----- BLOQUE DE TEXTO -----

Ayer volé de regreso a EEUU procedente de México. Llegué al aeropuerto de Dallas/Ft. Worth y después de pasar aduanas, tuve que reingresar a las salas de abordar y pasar por seguridad para poder tomar el vuelo que me llevaría a Miami; al llegar a la banda de seguridad, un policía blanco y alto, con voz prepotente me pidió que dejara la fila en la que estaba yo formado junto a un numeroso grupo de pasajeros y aunque estaba sin zapatos, me pidió que me quitara el reloj y depositara todos los artículos que traía en mis bolsillos en una bolsa de plástico y que a su vez entregó para analizarla; inmediatamente después me pidió que pasara por un túnel equipado con alta tecnología; el resto de pasajeros continuaba pasando por un detector común, formado por un arco de metal. Un poco asustado, vi que a la entrada del túnel había un letrero que decía “dada la invasión a la privacidad física, el pasajero tiene el derecho de rehusar pasar por este túnel. En tal caso, será sujeto a una revisión corporal exhaustiva”. Sintiéndome protegido por aquel letrero que daba la opción, yo le dije al policía que prefería no entrar al túnel; ignorando mi petición, éste me dijo a gritos que entrara; al salir del túnel, adicionalmente y utilizando guantes de látex, me hizo una rigurosa inspección en diversas partes de mi cuerpo: torso, brazos, piernas e inclusive me desabrochó el pantalón y aunque no me lo bajó, sí metió sus manos alrededor de mi cintura. Esta situación me hizo sentir abochornado, sobretodo porque ocurrió frente a muchos viajeros. Finalmente me dejó libre, ante las miradas atónitas de otros pasajeros que me veían con ojos de desconfianza, como si fuera yo un terrorista que iba a colocar una bomba en el avión. Lamentablemente por mi color de piel y mis rasgos faciales, a menudo me confunden con un viajero procedente de algun país del medio oriente; esta es una experiencia que vivo con mucha frecuencia, cada vez que regreso a EEUU.

----- ENTRADAS -----

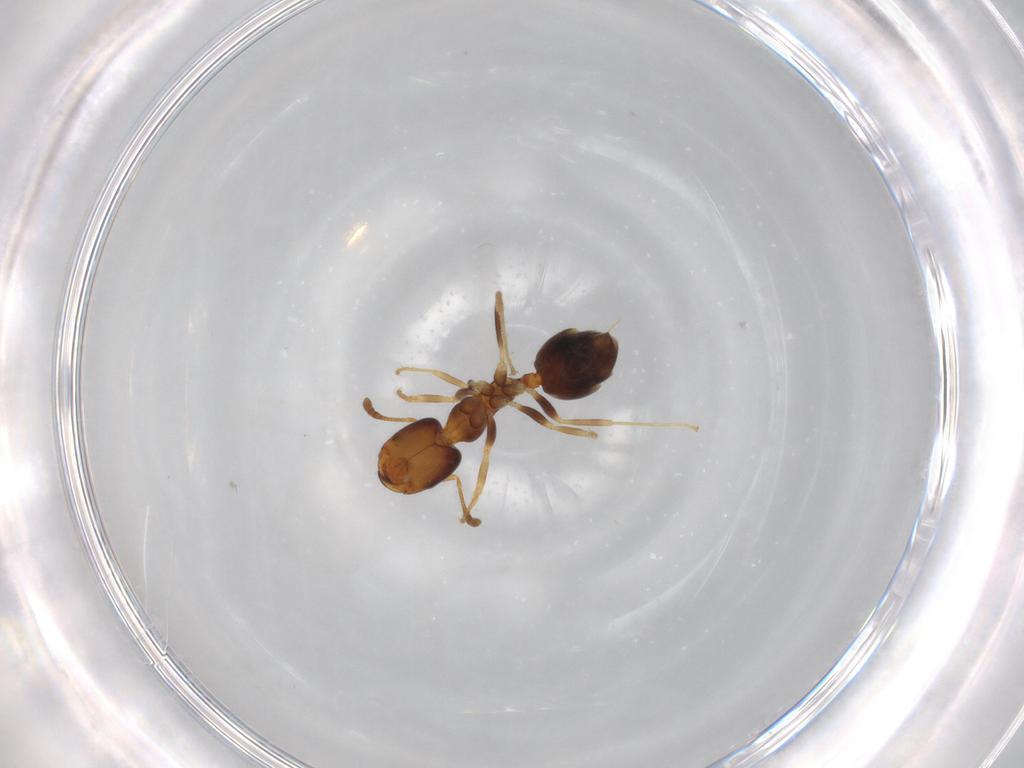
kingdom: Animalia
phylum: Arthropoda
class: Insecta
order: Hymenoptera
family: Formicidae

-----
----- ENTRADAS -----

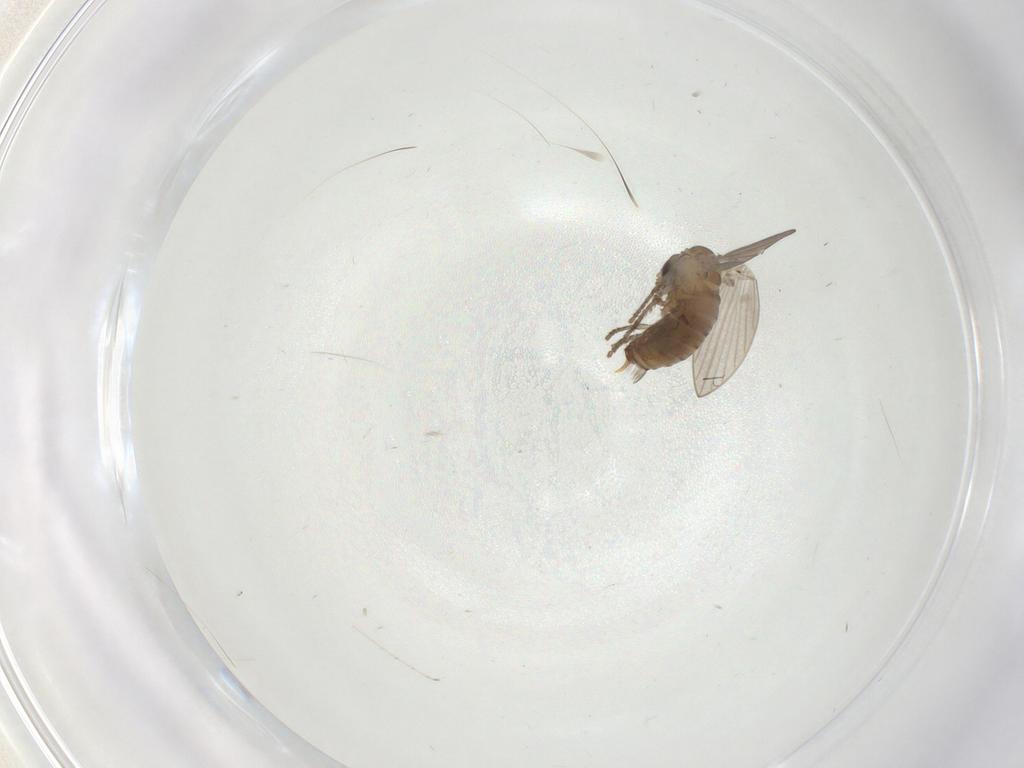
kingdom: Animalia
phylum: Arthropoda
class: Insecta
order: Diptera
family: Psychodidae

-----

HAZ ESTO:
Responde, por favor, estas preguntas sobre el bloque de texto:
(a) ¿A qué aeropuerto se llegó en el vuelo procedente de México?
(b) Según el letrero a la entrada del túnel, ¿qué ocurre si el pasajero rehúsa pasar por él?
(c) ¿Qué usó el policía para la inspección corporal?

RESULTADO CORRECTO:
(a) Al aeropuerto de Dallas/Ft. Worth.
(b) Será sujeto a una revisión corporal exhaustiva.
(c) Guantes de látex.